KUTIPAN DOKUMEN.
Lirik sebuah adegan fragmentari yang kami bawakan menggambarkan bagaimana keindahan taman druwe Ida Bhatari Dewi Danu yang dikelilingi oleh bunga kasian bukit/kasna/edelweis atau juga disebut sebagai bunga perak dan bunga tiblun yang dikenal dengan bunga emas memiliki nama latin Dudonaea viscosa, Florida hopbush yang sering dijumpai di Gunung Batur. Tanaman ini juga sangat penting karena digunakan sebagai pelengkap sarana upacara, seperti bunga edelweis yang digunakan pada canang untuk banten guru piduka ala Batur.
Sementara itu adapun syair pada teks gerong yang kami nyanyikan mengutarakan bagaimana kisah perjalanan itu sebagai berikut:
Kramaning babad batur
Nemoning ri candra sangkala geseng
Sasi wak manyujur bembengan agung
Tapak Hyang Pasupati sane madurgama
Taman danu maka pengawit
Pamijilan giri putri
Pinaka lingganing amerta bumi
Mapelawatan petapakan linggih
Mangda sida jagat bali ngemangguhin
Jagaditha kertaning gumi
Ketika membaca isinya menyoal tentang Candra Sangkala Geseng, rasanya ingin sekali mencari jawaban, memindai rasa pada tiap kata yang terangkai dan setelah mencari di beberapa literatur juga bertanya pada seorang kawan, ternyata Candra Sangkala merupakan perhitungan tahun berdasarkan pada perputara bulan terhadap bumi, dimana angkanya ditentukan berdasarkan nilai dari kata-kata.
Jadi, di dalam kata-kata itu ada nilai angkanya. Misalnya kata “sasi” berarti “bulan”, nilainya “1”. Kata “wak” berarti “mulut” yang nilainya juga “1”. Cara perhitungannya dibalik, misalnya di dalam teks ada “Candra Sangkala Sirna Hilang Kerthaning Gumi” sirna: 0; hilang: 0; kertha: 4; bhumi :1. Jadi, kata “Sirna Hilang Kerthaning Gumi”= 0041 lalu dibalik menghitungnya menjadi “1400 Saka”.
Nah, adapun catatan pertama letusan Gunung Batur itu diperkirakan terjadi pada 110 Saka yaitu pada Anggeseng Sasi Wak. Begitu dahsyatnya pembentukan kaldera Batur Purba yang kemudian disuguhkan dalam sebuah cerita lengkap dengan gerak tari, lagu dan juga gamelan.

(Gambar grafik hasil render)
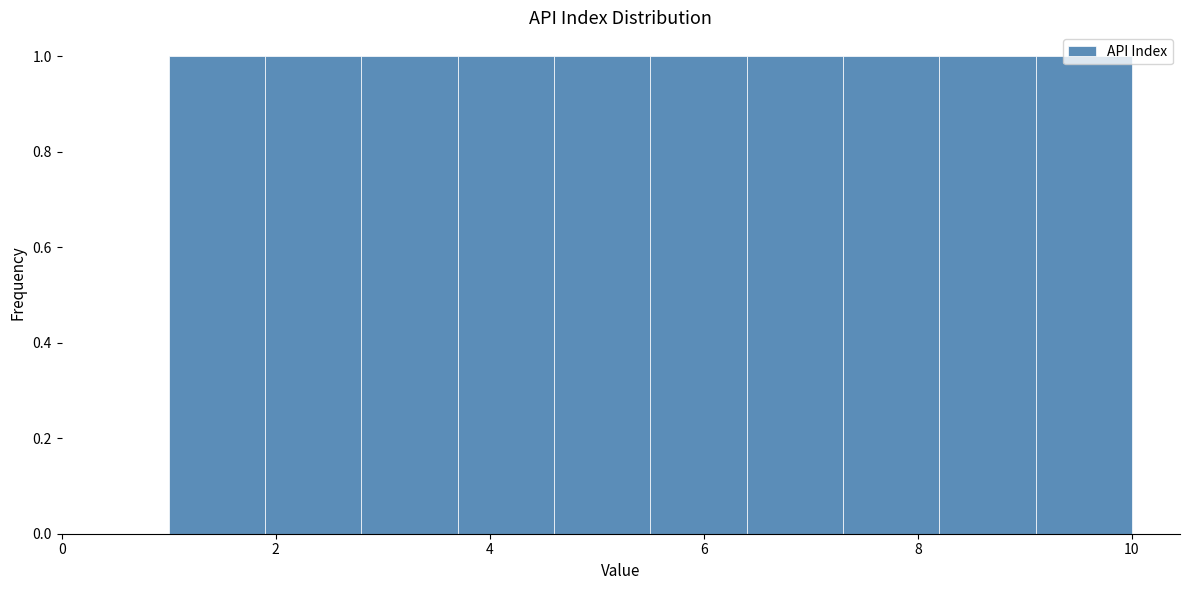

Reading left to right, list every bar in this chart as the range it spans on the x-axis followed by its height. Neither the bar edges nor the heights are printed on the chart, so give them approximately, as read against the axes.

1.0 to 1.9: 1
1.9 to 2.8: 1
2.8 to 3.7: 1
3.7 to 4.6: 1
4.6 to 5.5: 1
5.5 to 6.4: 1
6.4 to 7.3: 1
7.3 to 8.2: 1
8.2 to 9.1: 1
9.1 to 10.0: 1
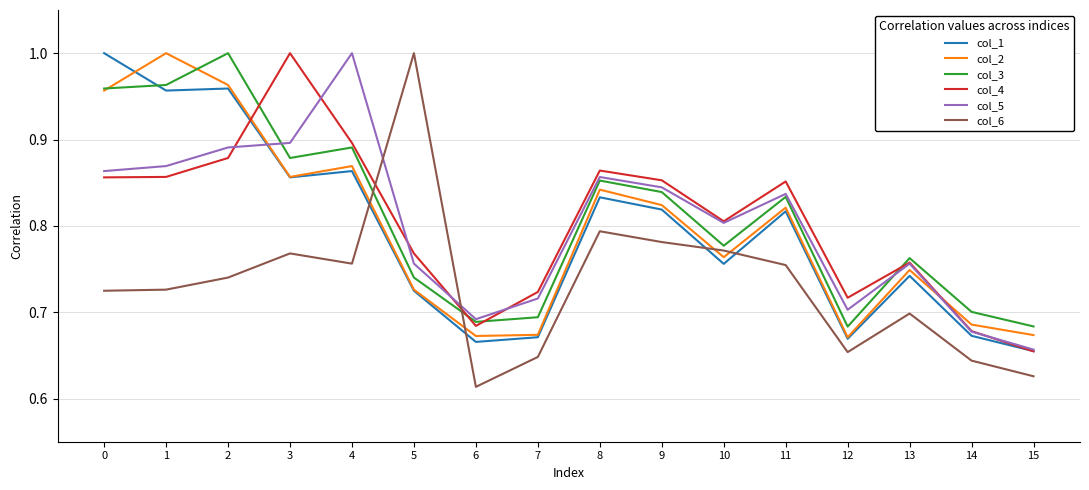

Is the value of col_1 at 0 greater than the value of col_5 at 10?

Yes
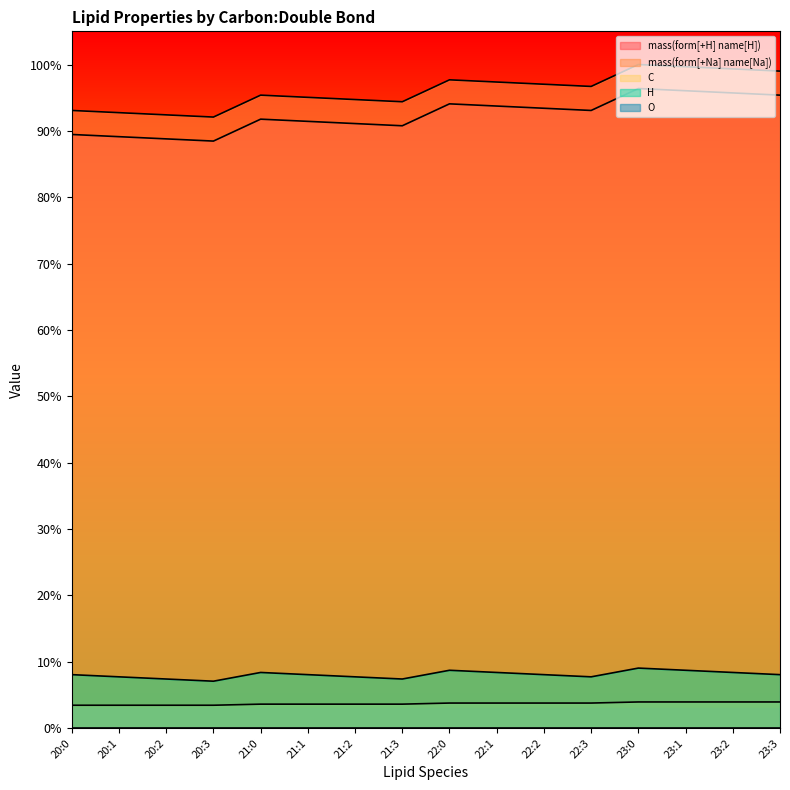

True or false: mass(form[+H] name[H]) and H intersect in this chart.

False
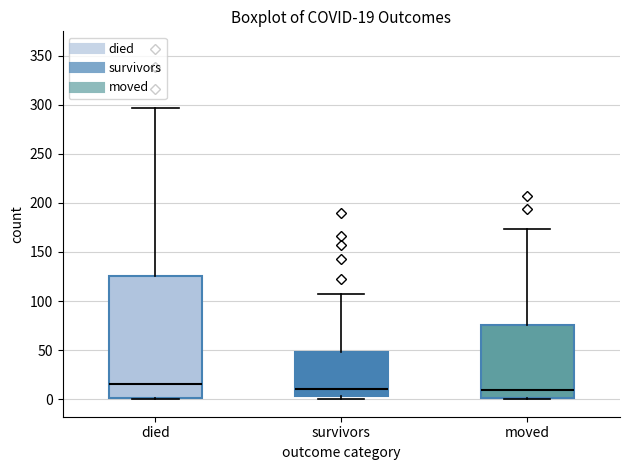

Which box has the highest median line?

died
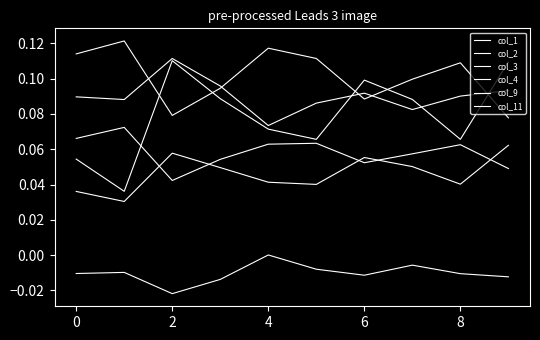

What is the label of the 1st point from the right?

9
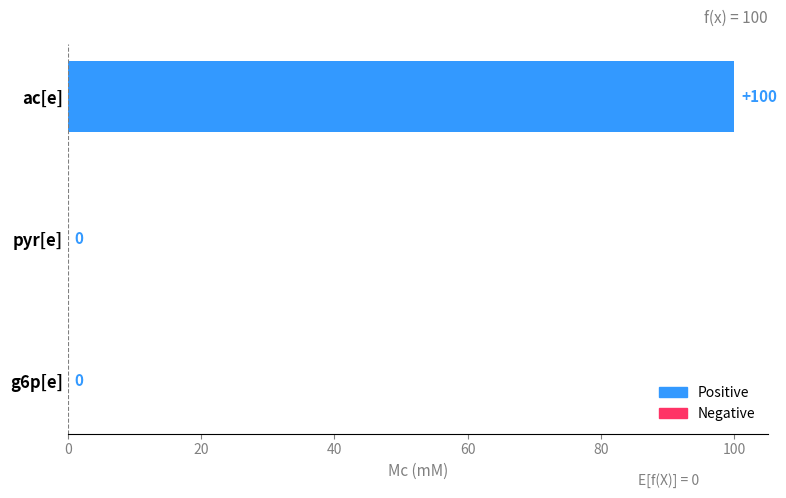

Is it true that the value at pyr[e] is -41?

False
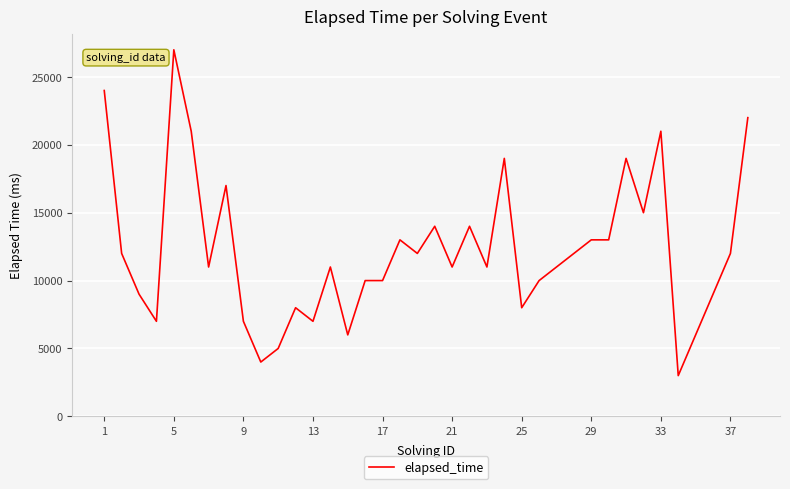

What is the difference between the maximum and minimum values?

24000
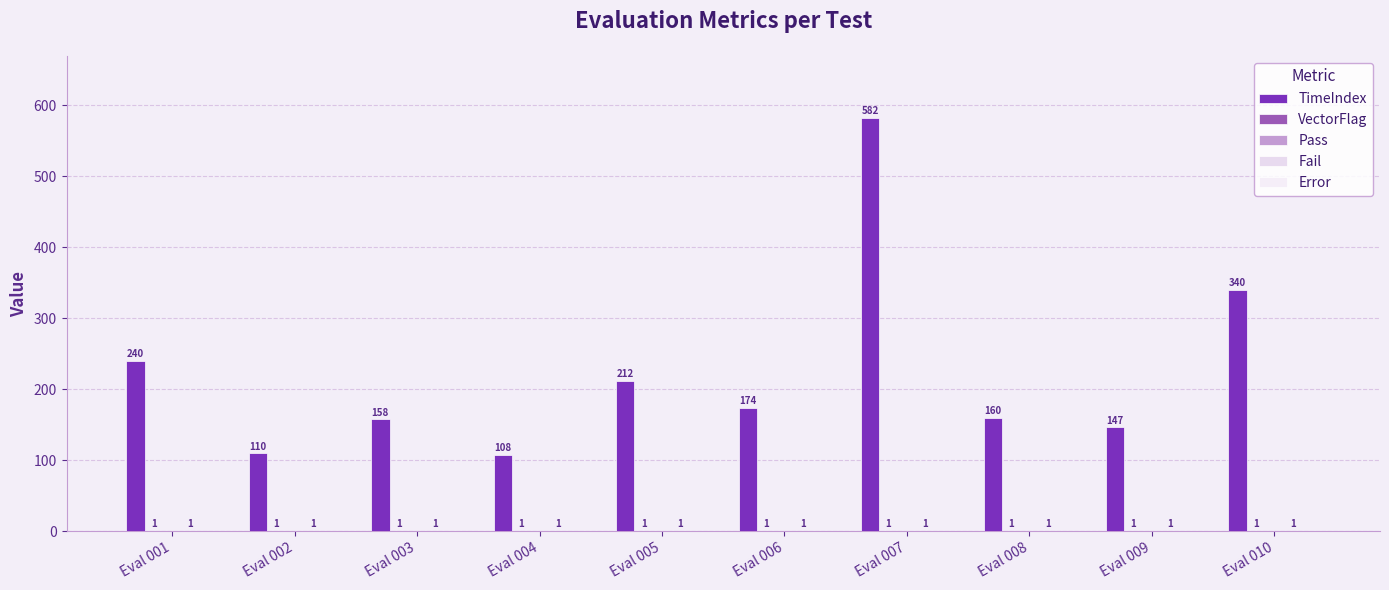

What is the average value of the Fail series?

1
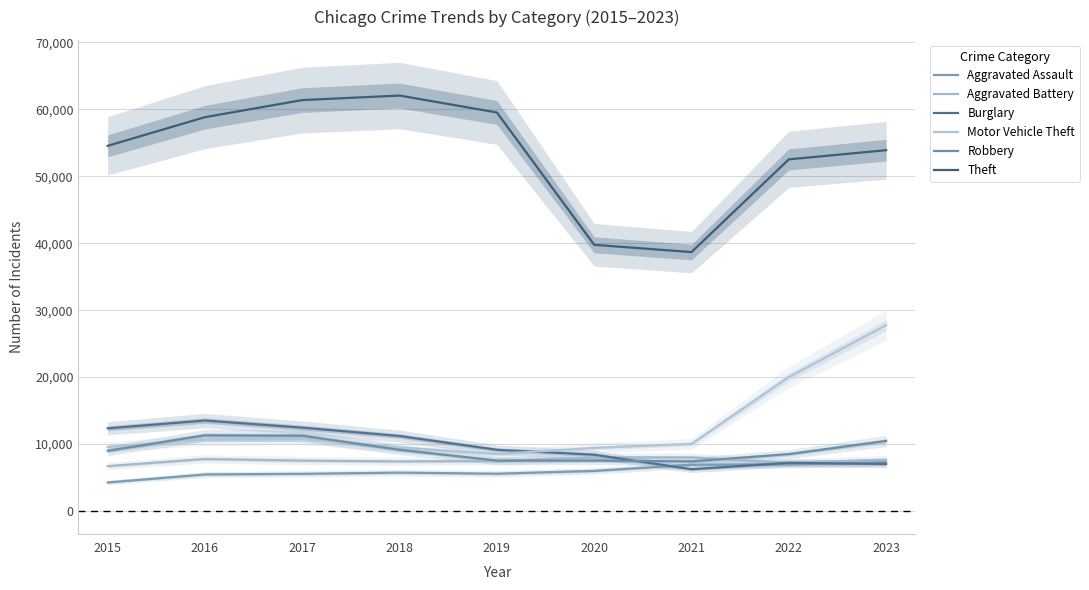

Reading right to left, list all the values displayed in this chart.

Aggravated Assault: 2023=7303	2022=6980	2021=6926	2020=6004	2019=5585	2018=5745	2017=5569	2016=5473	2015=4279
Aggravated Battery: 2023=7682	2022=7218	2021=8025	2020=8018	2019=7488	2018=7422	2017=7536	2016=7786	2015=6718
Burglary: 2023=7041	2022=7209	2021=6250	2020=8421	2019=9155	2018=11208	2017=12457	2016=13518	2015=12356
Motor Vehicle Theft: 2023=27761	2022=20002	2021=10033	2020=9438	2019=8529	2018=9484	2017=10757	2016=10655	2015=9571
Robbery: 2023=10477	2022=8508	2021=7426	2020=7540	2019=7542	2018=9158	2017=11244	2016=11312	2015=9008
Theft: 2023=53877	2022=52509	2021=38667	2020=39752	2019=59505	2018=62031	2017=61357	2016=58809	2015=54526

SOAL UNTUK DIKERJAKAN.
• a. Kembalikan tanpa perubahan bagian teks tentang Gunung Batur yang dimulai dari "Lirik sebuah adegan" hingga "piduka ala Batur.".
• b. Lanjutkan teks tentang Gunung Batur setelah kalimat terakhir yang ditampilkan.

KUNCI JAWABAN LATIHAN.
• a.
Lirik sebuah adegan fragmentari yang kami bawakan menggambarkan bagaimana keindahan taman druwe Ida Bhatari Dewi Danu yang dikelilingi oleh bunga kasian bukit/kasna/edelweis atau juga disebut sebagai bunga perak dan bunga tiblun yang dikenal dengan bunga emas memiliki nama latin Dudonaea viscosa, Florida hopbush yang sering dijumpai di Gunung Batur. Tanaman ini juga sangat penting karena digunakan sebagai pelengkap sarana upacara, seperti bunga edelweis yang digunakan pada canang untuk banten guru piduka ala Batur.

• b.
Proses tidak pernah mudah, ada kegigihan yang menyertainya. Menurut Jero Rapliana sebagai koordinator dari Baswara, adapun hal yang perlu diketahui yakni tetabuhan pada fragmentari kali ini menggunakan sistem leluangan (pukulan seperti gong gede) dimana permainan pemade/gangsa hanya nyolcol tidak ngotek. Kurang lebih ada 17 gending termasuk gending petegak dan gending penutup.
Untuk alur gending dibagi menjadi 14 babak, dimana ditiap babak memiliki ritmik gending yang beragam, dimulai dari tokoh utama yang digambarkan dengan suasana penuh keagungan, penggambaran tokoh masyarakat dengan suasana riang gembira, penuh keceriaan dan suka cita, babak 11-12 merupakan bagian klimaks dari cerita ini yang digambarkan dengan suasana penuh anugrah. Tidak lupa di bagian penutup digambarkan dengan kebijaksanaan dan rasa syukur.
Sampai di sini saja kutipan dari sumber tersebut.